Não contes às pessoas mais do que elas precisam saber. Existem pessoas que são extrovertidas e bastante transparentes, pois não conseguem esconder o que sentem, de maneira nenhuma.

A gente percebe pela expressão do rosto delas quando estão bem, quando estão felizes, ou quando estão tristes e chateadas. Algumas delas, inclusive, abrem-se e contam como se sentem a quem estiver por perto, pois sentem necessidade de partilhar o que possuem dentro de si. Isso, porém, nem sempre é bom.

Colocar para fora o que engasga pode ser muito benéfico, uma vez que, à medida que expomos o que incomoda, é como se dividíssemos o peso, que sai um pouco de nossas costas. Além disso, o ouvinte vê aquilo tudo de fora, sendo capaz de analisar racionalmente, acalmando-nos. Muitas vezes, ao verbalizar os nossos sentimentos, eles podem se tornar menos pesados, menos densos, à medida que vão saindo um pouco de dentro de nós.

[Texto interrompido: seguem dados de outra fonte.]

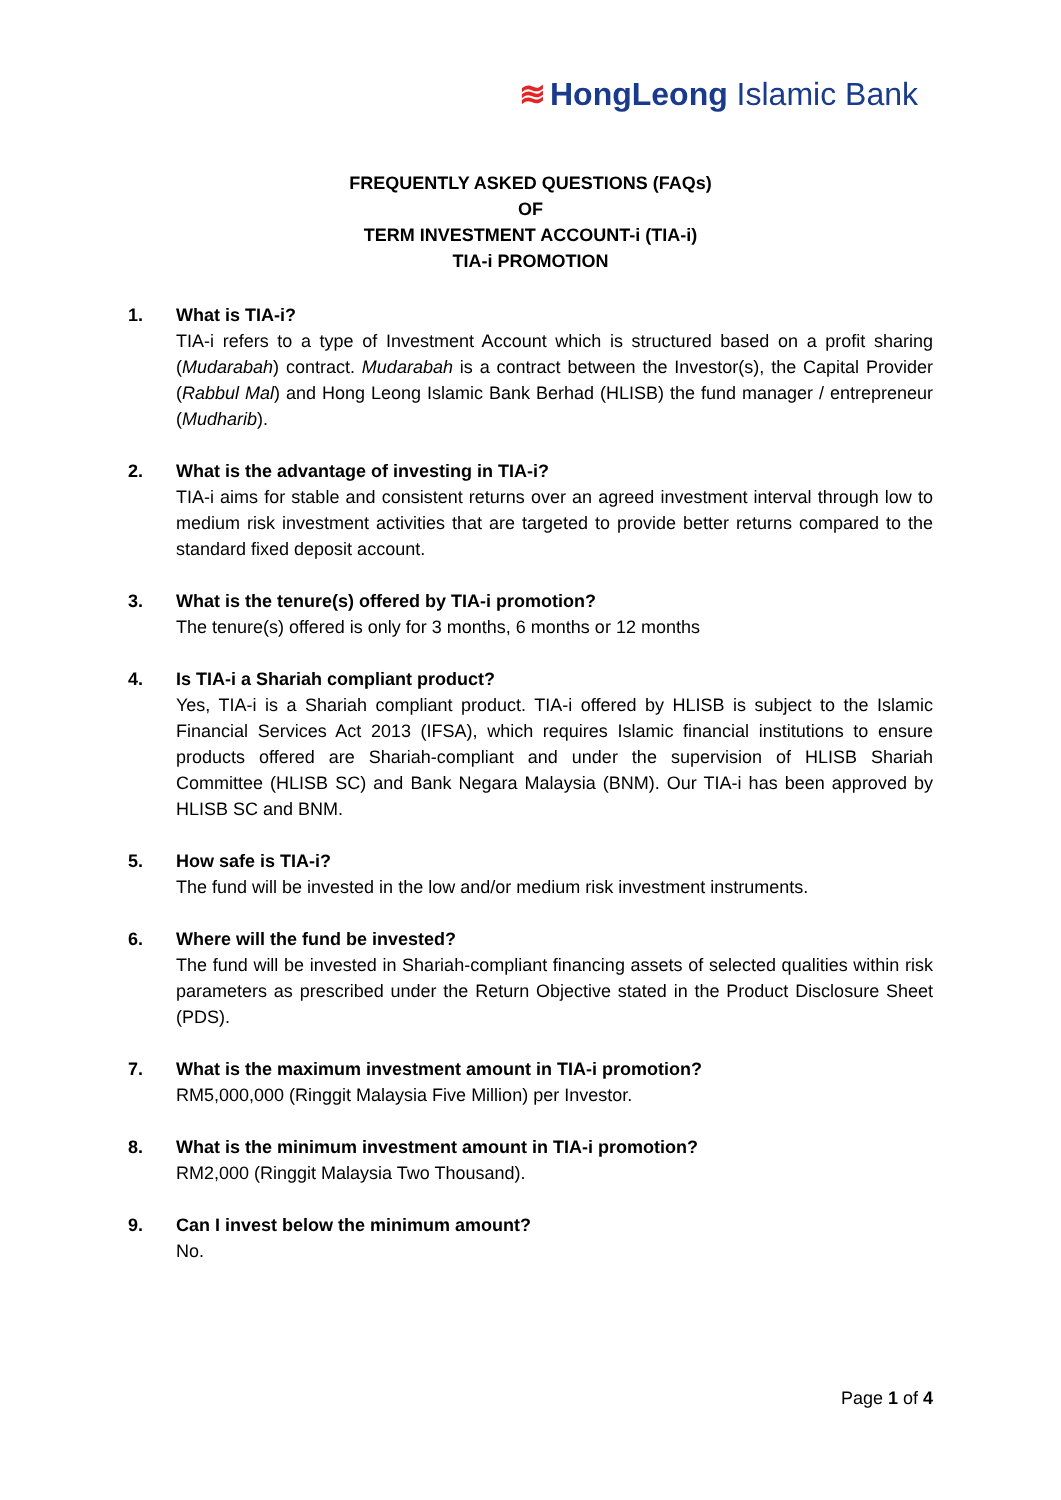≋ HongLeong Islamic Bank
FREQUENTLY ASKED QUESTIONS (FAQs)
OF
TERM INVESTMENT ACCOUNT-i (TIA-i)
TIA-i PROMOTION
1. What is TIA-i?
TIA-i refers to a type of Investment Account which is structured based on a profit sharing (Mudarabah) contract. Mudarabah is a contract between the Investor(s), the Capital Provider (Rabbul Mal) and Hong Leong Islamic Bank Berhad (HLISB) the fund manager / entrepreneur (Mudharib).
2. What is the advantage of investing in TIA-i?
TIA-i aims for stable and consistent returns over an agreed investment interval through low to medium risk investment activities that are targeted to provide better returns compared to the standard fixed deposit account.
3. What is the tenure(s) offered by TIA-i promotion?
The tenure(s) offered is only for 3 months, 6 months or 12 months
4. Is TIA-i a Shariah compliant product?
Yes, TIA-i is a Shariah compliant product. TIA-i offered by HLISB is subject to the Islamic Financial Services Act 2013 (IFSA), which requires Islamic financial institutions to ensure products offered are Shariah-compliant and under the supervision of HLISB Shariah Committee (HLISB SC) and Bank Negara Malaysia (BNM). Our TIA-i has been approved by HLISB SC and BNM.
5. How safe is TIA-i?
The fund will be invested in the low and/or medium risk investment instruments.
6. Where will the fund be invested?
The fund will be invested in Shariah-compliant financing assets of selected qualities within risk parameters as prescribed under the Return Objective stated in the Product Disclosure Sheet (PDS).
7. What is the maximum investment amount in TIA-i promotion?
RM5,000,000 (Ringgit Malaysia Five Million) per Investor.
8. What is the minimum investment amount in TIA-i promotion?
RM2,000 (Ringgit Malaysia Two Thousand).
9. Can I invest below the minimum amount?
No.
Page 1 of 4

Por outro lado, pode haver quem nunca fará bom uso do que souber a respeito de alguém. Algumas pessoas são incapazes de guardar segredo e, pior ainda, deturpam o que sabem e transmitem aquilo de uma forma negativa e descontextualizada, para simplesmente sujar a imagem do outro.

Jamais teremos certeza absoluta sobre todos, sobre as reais intenções de quem se aproxima de nós, pois é preciso muito tempo para conhecer minimamente alguém.

Alguns indivíduos perguntam sobre nós com o mero intuito de obter munição a ser usada de forma distorcida e cruel. Da mesma forma, há quem não queira nem pensar em ajudar, apenas tem curiosidade e vive se a meter-se onde não é chamado. O mundo anda por demais superficial e materialista, portanto, os nossos sentimentos devem ser preservados e não expostos a qualquer um.

Temos, portanto, que tomar muito cuidado com os nossos sentimentos, pois eles são preciosos, são tesouros e há muita gente a torcer contra as nossas conquistas. Não contes às pessoas mais do que elas precisam saber. Na verdade, a maioria delas não tem que saber nada sobre nós.